Exercise tasks
• 1. Answer from the text on manna:
(a) What did the raw manna taste like?
(b) For how many years did the Jews consume the manna?
(c) Which foods from Egypt did the people yearn for?
• 2. Copy out everything in the records from the line containing "order: Charadriiformes" down to the line containing "common name: Sacred bamboo", both lines included.

Text
'''

Manna From Heaven (Angelic Food)

Arkane Curiosities

Manna was a supernatural food given to the Israelites during their 40-year trek through the desert. It brings up images of divine bread and even Jesus’ miracle with the loaves and fishes. In the Bible it’s called the “Bread of Heaven,” “Angel’s Food,” and “Spiritual Meat.”

The World’s First Instant Meals

When the Jews set out from Egypt, they very quickly ran out of food. God sent a magical dew to the desert floor and when it evaporated, it left a flaky substance on the ground (resembling frost). 

The raw manna tasted like water made with honey. The Israelites ground these flakes with hand mills. They boiled the manna in pots to create flat cakes, which tasted like pasties baked with olive oil. 

The manna continued to appear on the ground each morning (except Sabbath, where they collected a double portion the day before). The Jews consumed this angelic food for 40 years until they crossed the border of Canaan. Once returned to the promised land, the divine foodstuffs vanished forever. 

Constant Whining for Better Food

Eating the same thing day after day can get monotonous. Soon, people pined for the tastes and textures of food back in Egypt — yearning for cucumbers, melons, leeks, onions and garlic. They also wanted to nosh on some fresh meat.

'''

Excerpted data
'''

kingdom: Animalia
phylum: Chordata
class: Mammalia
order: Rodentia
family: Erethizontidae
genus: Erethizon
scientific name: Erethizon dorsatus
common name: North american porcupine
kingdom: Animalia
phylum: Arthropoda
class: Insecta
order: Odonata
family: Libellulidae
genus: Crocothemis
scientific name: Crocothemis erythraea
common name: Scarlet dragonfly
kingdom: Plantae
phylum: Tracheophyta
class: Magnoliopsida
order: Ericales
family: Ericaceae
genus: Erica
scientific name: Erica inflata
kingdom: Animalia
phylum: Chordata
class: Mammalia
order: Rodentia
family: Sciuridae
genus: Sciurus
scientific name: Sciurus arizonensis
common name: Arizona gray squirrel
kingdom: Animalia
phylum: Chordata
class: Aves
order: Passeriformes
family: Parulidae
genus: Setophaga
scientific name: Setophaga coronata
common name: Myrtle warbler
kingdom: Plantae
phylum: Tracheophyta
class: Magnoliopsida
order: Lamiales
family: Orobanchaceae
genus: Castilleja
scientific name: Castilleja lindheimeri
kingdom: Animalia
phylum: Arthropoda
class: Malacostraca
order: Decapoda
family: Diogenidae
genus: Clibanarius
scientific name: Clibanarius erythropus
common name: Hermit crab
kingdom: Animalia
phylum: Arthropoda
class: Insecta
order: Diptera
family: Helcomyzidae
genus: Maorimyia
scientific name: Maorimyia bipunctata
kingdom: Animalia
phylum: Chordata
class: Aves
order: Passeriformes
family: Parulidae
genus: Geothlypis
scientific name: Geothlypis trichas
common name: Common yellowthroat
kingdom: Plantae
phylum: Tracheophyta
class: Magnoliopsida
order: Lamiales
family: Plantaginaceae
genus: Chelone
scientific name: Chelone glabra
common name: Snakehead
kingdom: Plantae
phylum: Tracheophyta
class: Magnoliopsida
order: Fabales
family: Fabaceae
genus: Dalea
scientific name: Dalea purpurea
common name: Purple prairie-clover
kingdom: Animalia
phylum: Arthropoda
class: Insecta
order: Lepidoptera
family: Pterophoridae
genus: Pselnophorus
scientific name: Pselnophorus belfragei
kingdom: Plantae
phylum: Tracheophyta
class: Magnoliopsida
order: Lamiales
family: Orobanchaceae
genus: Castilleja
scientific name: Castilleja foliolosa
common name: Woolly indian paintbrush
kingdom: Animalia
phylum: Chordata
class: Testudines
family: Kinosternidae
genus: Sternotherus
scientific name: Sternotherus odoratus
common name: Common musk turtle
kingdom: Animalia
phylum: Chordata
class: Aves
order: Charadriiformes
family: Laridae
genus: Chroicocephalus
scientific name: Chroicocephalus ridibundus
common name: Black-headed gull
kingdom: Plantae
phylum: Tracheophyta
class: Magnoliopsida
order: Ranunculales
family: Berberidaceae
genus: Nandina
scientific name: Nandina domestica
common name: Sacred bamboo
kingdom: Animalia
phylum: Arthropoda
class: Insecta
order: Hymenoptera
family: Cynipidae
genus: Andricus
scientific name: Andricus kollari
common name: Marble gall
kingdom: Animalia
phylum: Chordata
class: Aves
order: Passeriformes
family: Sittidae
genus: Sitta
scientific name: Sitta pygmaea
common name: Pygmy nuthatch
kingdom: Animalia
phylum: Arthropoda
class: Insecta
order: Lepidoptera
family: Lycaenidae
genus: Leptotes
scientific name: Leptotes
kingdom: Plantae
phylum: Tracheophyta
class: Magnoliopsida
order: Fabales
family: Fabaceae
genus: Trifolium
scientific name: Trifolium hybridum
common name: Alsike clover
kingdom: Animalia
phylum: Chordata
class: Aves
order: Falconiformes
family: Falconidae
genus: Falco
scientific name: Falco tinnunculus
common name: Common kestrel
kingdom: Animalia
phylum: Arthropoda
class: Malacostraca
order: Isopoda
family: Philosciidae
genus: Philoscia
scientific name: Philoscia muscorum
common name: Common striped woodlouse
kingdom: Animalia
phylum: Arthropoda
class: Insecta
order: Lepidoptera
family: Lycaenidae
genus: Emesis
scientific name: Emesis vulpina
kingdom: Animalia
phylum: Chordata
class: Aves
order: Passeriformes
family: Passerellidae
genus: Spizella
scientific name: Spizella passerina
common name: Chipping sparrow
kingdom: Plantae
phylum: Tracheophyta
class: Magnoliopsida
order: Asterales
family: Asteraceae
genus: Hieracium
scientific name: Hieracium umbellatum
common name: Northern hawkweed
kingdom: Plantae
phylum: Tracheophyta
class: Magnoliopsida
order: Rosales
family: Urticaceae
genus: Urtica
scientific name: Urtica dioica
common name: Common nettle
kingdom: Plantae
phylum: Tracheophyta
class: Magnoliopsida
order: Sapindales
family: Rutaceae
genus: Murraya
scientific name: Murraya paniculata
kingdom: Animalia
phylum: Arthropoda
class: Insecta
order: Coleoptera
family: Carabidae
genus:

'''

Per-task answers
• 1.
(a) Water made with honey.
(b) 40 years.
(c) Cucumbers, melons, leeks, onions and garlic.

• 2.
order: Charadriiformes
family: Laridae
genus: Chroicocephalus
scientific name: Chroicocephalus ridibundus
common name: Black-headed gull
kingdom: Plantae
phylum: Tracheophyta
class: Magnoliopsida
order: Ranunculales
family: Berberidaceae
genus: Nandina
scientific name: Nandina domestica
common name: Sacred bamboo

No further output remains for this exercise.